PATUXENT RIVER, Md.–The Navy’s MQ-4C Triton landed at Naval Air Station Patuxent River on Thursday, completing its maiden flight across the country and moving closer to sensor payload testing.

The Triton had earlier departed from Palmdale, Calif., where contractor 

Northrop Grumman [NOC] builds the aircraft, and where they have been undergoing airframe flight testing to meet key benchmarks ahead of plans to start installing and testing the payload suite.

The Triton arriving at Naval Air Station Patuxent River, Md. Thursday. Photo: U.S. Navy
The Triton arriving at Naval Air Station Patuxent River, Md. Thursday. Photo: U.S. Navy

“Today we brought Triton home to the center of research, development, test and evaluation for naval aviation,” said Rear Adm. Mat Winter, the program executive officer for unmanned aviation and strike at Naval Air Systems Command (NAVAIR), which is headquartered at NAS Patuxent River.

“The testing performed here over the next few years is critical to delivering a capability that will provide our warfighter an unparalleled awareness of the maritime environment in locations across the globe,” he added.

The Triton arrived at the air station minutes before 8 a.m. after completing an 11-hour journey that covered 3,290 nautical miles, NAVAIR said. The aircraft flew along the southern U.S. border, over the Gulf of Mexico and across Florida before navigating up the Atlantic Coast and climbing above 50,000 feet to avoid airliners.

The Tritons are a derivative of the Air Force’s Global Hawk, designed to fly more than 24 hours at a time and at altitudes reaching 60,000 feet to conduct intelligence, surveillance and reconnaissance.

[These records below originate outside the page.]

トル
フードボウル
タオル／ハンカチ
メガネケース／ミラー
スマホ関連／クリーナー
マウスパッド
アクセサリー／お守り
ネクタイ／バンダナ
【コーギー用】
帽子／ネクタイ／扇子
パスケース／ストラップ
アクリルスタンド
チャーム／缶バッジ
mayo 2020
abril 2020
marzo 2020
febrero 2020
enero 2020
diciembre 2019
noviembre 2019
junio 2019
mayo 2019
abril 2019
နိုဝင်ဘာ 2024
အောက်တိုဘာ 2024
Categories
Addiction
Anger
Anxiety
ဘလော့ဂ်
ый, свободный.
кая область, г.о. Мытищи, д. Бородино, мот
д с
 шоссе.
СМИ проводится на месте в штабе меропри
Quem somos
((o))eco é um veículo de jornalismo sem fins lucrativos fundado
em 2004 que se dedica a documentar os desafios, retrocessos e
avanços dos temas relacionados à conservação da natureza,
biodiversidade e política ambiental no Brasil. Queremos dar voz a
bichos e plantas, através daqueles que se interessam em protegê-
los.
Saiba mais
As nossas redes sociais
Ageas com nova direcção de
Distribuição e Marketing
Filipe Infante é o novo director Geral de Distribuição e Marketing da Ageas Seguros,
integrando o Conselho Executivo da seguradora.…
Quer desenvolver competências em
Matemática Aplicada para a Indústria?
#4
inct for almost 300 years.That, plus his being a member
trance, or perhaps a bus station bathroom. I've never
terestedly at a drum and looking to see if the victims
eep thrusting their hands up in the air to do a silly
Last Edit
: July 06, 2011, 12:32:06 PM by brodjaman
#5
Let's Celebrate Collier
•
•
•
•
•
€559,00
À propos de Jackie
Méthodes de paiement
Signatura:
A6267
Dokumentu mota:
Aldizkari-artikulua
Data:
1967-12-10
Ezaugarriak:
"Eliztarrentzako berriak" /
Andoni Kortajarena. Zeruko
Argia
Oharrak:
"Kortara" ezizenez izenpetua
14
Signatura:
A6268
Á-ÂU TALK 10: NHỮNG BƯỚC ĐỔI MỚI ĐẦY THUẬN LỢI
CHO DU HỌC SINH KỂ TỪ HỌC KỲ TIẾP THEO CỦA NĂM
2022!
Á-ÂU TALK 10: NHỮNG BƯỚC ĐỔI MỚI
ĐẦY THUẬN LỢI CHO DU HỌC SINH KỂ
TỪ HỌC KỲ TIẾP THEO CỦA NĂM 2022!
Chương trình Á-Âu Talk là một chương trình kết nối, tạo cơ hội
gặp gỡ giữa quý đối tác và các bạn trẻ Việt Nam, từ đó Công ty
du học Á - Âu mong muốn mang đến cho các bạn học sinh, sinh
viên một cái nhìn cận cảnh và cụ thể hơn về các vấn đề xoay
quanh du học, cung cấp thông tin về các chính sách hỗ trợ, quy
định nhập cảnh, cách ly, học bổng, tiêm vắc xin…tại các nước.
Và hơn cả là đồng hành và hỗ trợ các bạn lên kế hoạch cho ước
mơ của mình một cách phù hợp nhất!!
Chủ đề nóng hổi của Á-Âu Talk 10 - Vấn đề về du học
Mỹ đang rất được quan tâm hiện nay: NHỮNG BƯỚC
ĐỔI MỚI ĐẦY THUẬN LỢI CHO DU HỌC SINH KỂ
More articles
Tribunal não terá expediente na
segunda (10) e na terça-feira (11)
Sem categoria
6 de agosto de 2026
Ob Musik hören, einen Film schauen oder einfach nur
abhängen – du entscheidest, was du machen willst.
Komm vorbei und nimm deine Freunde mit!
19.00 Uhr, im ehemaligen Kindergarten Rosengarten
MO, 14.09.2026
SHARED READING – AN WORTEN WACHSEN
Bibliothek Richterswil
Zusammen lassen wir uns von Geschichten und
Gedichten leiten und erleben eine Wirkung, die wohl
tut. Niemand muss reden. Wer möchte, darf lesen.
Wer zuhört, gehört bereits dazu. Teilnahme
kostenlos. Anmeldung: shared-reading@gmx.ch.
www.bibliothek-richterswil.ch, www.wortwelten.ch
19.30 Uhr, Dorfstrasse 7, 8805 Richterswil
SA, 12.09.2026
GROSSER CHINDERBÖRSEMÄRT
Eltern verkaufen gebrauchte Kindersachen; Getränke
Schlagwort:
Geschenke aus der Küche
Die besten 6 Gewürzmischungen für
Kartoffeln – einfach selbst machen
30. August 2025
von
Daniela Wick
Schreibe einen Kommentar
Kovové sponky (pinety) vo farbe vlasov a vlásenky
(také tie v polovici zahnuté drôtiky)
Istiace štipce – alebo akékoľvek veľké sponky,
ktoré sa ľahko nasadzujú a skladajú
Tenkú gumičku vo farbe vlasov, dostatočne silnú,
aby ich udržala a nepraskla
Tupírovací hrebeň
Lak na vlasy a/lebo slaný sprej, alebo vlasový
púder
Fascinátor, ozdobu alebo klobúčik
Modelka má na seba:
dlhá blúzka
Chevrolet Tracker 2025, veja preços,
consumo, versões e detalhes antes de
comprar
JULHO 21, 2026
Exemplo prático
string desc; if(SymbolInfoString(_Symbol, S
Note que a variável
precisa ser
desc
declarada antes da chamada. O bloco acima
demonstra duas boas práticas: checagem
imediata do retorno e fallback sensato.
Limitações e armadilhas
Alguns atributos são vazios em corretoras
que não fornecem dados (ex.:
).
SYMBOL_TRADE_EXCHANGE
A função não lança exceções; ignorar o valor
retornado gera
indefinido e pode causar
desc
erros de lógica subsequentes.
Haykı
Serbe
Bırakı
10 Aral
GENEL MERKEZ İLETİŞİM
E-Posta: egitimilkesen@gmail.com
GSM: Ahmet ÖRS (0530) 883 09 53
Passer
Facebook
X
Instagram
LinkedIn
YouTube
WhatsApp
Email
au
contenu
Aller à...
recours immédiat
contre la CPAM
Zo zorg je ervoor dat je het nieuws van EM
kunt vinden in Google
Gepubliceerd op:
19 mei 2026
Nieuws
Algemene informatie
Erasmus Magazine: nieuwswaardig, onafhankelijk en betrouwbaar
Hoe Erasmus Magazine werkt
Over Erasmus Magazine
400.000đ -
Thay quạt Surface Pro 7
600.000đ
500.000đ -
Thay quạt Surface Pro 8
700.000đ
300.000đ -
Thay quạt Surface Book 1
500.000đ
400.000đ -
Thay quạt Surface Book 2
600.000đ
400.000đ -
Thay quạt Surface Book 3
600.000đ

The first three MQ-4Cs are expected to reach initial operational capability in 2017 after undergoing 2,000 hours of flight testing, NAVAIR said.

The Navy plans to buy 68 Tritons for maritime surveillance and to operate in conjunction with the manned P-8A Poseidons built by Boeing [BA].

The Navy has previously said it intends to first deploy “orbits” of Tritons to the Middle East in 2016, about one year ahead of the initial operational capability timeframe. An orbit consists of about four of the drones, depending on mission requirements.

Tritons will be subsequently deployed to the Asia-Pacific region and then the Mediterranean. They are also slated for stationing on the eastern and western U.S. coasts.

Several years ago the Navy acquired five Global Hawks from the Air Force to experiment with them in the Broad Area Maritime Surveillance, or BAMS, program, and some were deployed to Bahrain, the headquarters for the Navy’s Fifth Fleet.

Australia announced earlier this year that it planned to buy Tritons, but did not say how many.